WHAT NEEDS TO BE DONE: In the records below, find each line that holds "macros" and return it.

EXTRACTED INFORMATION:

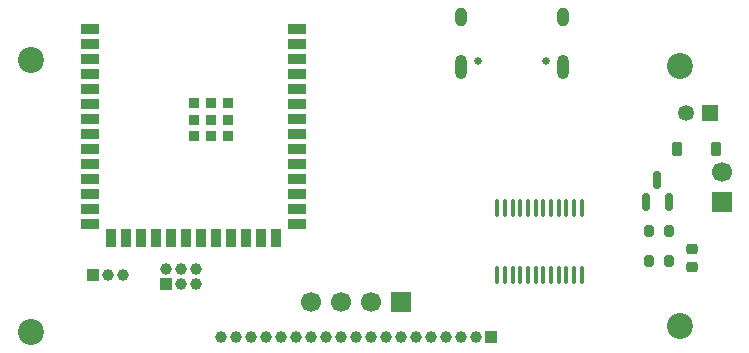
<source format=gbr>
%TF.GenerationSoftware,KiCad,Pcbnew,9.0.1*%
%TF.CreationDate,2025-06-14T17:56:14-05:00*%
%TF.ProjectId,OM-FlexGrid-Rigid-PCB,4f4d2d46-6c65-4784-9772-69642d526967,rev?*%
%TF.SameCoordinates,Original*%
%TF.FileFunction,Soldermask,Bot*%
%TF.FilePolarity,Negative*%
%FSLAX46Y46*%
G04 Gerber Fmt 4.6, Leading zero omitted, Abs format (unit mm)*
G04 Created by KiCad (PCBNEW 9.0.1) date 2025-06-14 17:56:14*
%MOMM*%
%LPD*%
G01*
G04 APERTURE LIST*
G04 Aperture macros list*
%AMRoundRect*
0 Rectangle with rounded corners*
0 $1 Rounding radius*
0 $2 $3 $4 $5 $6 $7 $8 $9 X,Y pos of 4 corners*
0 Add a 4 corners polygon primitive as box body*
4,1,4,$2,$3,$4,$5,$6,$7,$8,$9,$2,$3,0*
0 Add four circle primitives for the rounded corners*
1,1,$1+$1,$2,$3*
1,1,$1+$1,$4,$5*
1,1,$1+$1,$6,$7*
1,1,$1+$1,$8,$9*
0 Add four rect primitives between the rounded corners*
20,1,$1+$1,$2,$3,$4,$5,0*
20,1,$1+$1,$4,$5,$6,$7,0*
20,1,$1+$1,$6,$7,$8,$9,0*
20,1,$1+$1,$8,$9,$2,$3,0*%
G04 Aperture macros list end*
%ADD10R,1.498600X0.812800*%
%ADD11R,0.812800X1.498600*%
%ADD12R,0.889000X0.889000*%
%ADD13R,1.000000X1.000000*%
%ADD14C,1.000000*%
%ADD15R,1.700000X1.700000*%
%ADD16C,1.700000*%
%ADD17C,2.200000*%
%ADD18C,0.650000*%
%ADD19O,1.000000X2.100000*%
%ADD20O,1.000000X1.600000*%
%ADD21RoundRect,0.100000X-0.100000X0.637500X-0.100000X-0.637500X0.100000X-0.637500X0.100000X0.637500X0*%
%ADD22RoundRect,0.150000X0.150000X-0.587500X0.150000X0.587500X-0.150000X0.587500X-0.150000X-0.587500X0*%
%ADD23R,1.350000X1.350000*%
%ADD24C,1.350000*%
%ADD25RoundRect,0.200000X-0.200000X-0.275000X0.200000X-0.275000X0.200000X0.275000X-0.200000X0.275000X0*%
%ADD26RoundRect,0.225000X0.250000X-0.225000X0.250000X0.225000X-0.250000X0.225000X-0.250000X-0.225000X0*%
%ADD27RoundRect,0.225000X0.225000X0.375000X-0.225000X0.375000X-0.225000X-0.375000X0.225000X-0.375000X0*%
G04 APERTURE END LIST*
D10*
%TO.C,U2*%
X179500000Y-100840000D03*
X179500000Y-102110000D03*
X179500000Y-103380000D03*
X179500000Y-104650000D03*
X179500000Y-105920000D03*
X179500000Y-107190000D03*
X179500000Y-108460000D03*
X179500000Y-109730000D03*
X179500000Y-111000000D03*
X179500000Y-112270000D03*
X179500000Y-113540000D03*
X179500000Y-114810000D03*
X179500000Y-116080000D03*
X179500000Y-117350000D03*
D11*
X177735000Y-118600000D03*
X176465000Y-118600000D03*
X175195000Y-118600000D03*
X173925000Y-118600000D03*
X172655000Y-118600000D03*
X171385000Y-118600000D03*
X170115000Y-118600000D03*
X168845000Y-118600000D03*
X167575000Y-118600000D03*
X166305000Y-118600000D03*
X165035000Y-118600000D03*
X163765000Y-118600000D03*
D10*
X162000000Y-117350000D03*
X162000000Y-116080000D03*
X162000000Y-114810000D03*
X162000000Y-113540000D03*
X162000000Y-112270000D03*
X162000000Y-111000000D03*
X162000000Y-109730000D03*
X162000000Y-108460000D03*
X162000000Y-107190000D03*
X162000000Y-105920000D03*
X162000000Y-104650000D03*
X162000000Y-103380000D03*
X162000000Y-102110000D03*
X162000000Y-100840000D03*
D12*
X172250000Y-108560000D03*
X173650000Y-107160000D03*
X173650000Y-108560000D03*
X173650000Y-109960000D03*
X172250000Y-109960000D03*
X170850000Y-109960000D03*
X170850000Y-108560000D03*
X170850000Y-107160000D03*
X172250000Y-107160000D03*
%TD*%
D13*
%TO.C,J6*%
X162230000Y-121750000D03*
D14*
X163500000Y-121750000D03*
X164770000Y-121750000D03*
%TD*%
D13*
%TO.C,J1*%
X168480000Y-122500000D03*
D14*
X168480000Y-121230000D03*
X169750000Y-122500000D03*
X169750000Y-121230000D03*
X171020000Y-122500000D03*
X171020000Y-121230000D03*
%TD*%
D15*
%TO.C,SCRN1*%
X188310000Y-124000000D03*
D16*
X185770000Y-124000000D03*
X183230000Y-124000000D03*
X180690000Y-124000000D03*
%TD*%
D17*
%TO.C,H4*%
X157000000Y-126500000D03*
%TD*%
%TO.C,H3*%
X212000000Y-126000000D03*
%TD*%
%TO.C,H1*%
X157000000Y-103500000D03*
%TD*%
D15*
%TO.C,J2*%
X215500000Y-115500000D03*
D16*
X215500000Y-112960000D03*
%TD*%
D17*
%TO.C,H2*%
X212000000Y-104000000D03*
%TD*%
D18*
%TO.C,J4*%
X200640000Y-103555000D03*
X194860000Y-103555000D03*
D19*
X202070000Y-104085000D03*
D20*
X202070000Y-99905000D03*
D19*
X193430000Y-104085000D03*
D20*
X193430000Y-99905000D03*
%TD*%
D21*
%TO.C,U1*%
X196500000Y-116000000D03*
X197150000Y-116000000D03*
X197800000Y-116000000D03*
X198450000Y-116000000D03*
X199100000Y-116000000D03*
X199750000Y-116000000D03*
X200400000Y-116000000D03*
X201050000Y-116000000D03*
X201700000Y-116000000D03*
X202350000Y-116000000D03*
X203000000Y-116000000D03*
X203650000Y-116000000D03*
X203650000Y-121725000D03*
X203000000Y-121725000D03*
X202350000Y-121725000D03*
X201700000Y-121725000D03*
X201050000Y-121725000D03*
X200400000Y-121725000D03*
X199750000Y-121725000D03*
X199100000Y-121725000D03*
X198450000Y-121725000D03*
X197800000Y-121725000D03*
X197150000Y-121725000D03*
X196500000Y-121725000D03*
%TD*%
D22*
%TO.C,Q1*%
X211000000Y-115500000D03*
X209100000Y-115500000D03*
X210050000Y-113625000D03*
%TD*%
D23*
%TO.C,J5*%
X214500000Y-108000000D03*
D24*
X212500000Y-108000000D03*
%TD*%
D25*
%TO.C,R10*%
X209350000Y-120500000D03*
X211000000Y-120500000D03*
%TD*%
D26*
%TO.C,C9*%
X213000000Y-121050000D03*
X213000000Y-119500000D03*
%TD*%
D25*
%TO.C,R11*%
X209350000Y-118000000D03*
X211000000Y-118000000D03*
%TD*%
D27*
%TO.C,D4*%
X215000000Y-111000000D03*
X211700000Y-111000000D03*
%TD*%
D13*
%TO.C,J3*%
X195930000Y-127000000D03*
D14*
X194660000Y-127000000D03*
X193390000Y-127000000D03*
X192120000Y-127000000D03*
X190850000Y-127000000D03*
X189580000Y-127000000D03*
X188310000Y-127000000D03*
X187040000Y-127000000D03*
X185770000Y-127000000D03*
X184500000Y-127000000D03*
X183230000Y-127000000D03*
X181960000Y-127000000D03*
X180690000Y-127000000D03*
X179420000Y-127000000D03*
X178150000Y-127000000D03*
X176880000Y-127000000D03*
X175610000Y-127000000D03*
X174340000Y-127000000D03*
X173070000Y-127000000D03*
%TD*%
M02*

</source>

EXERCISE ANSWER:
G04 Aperture macros list*
G04 Aperture macros list end*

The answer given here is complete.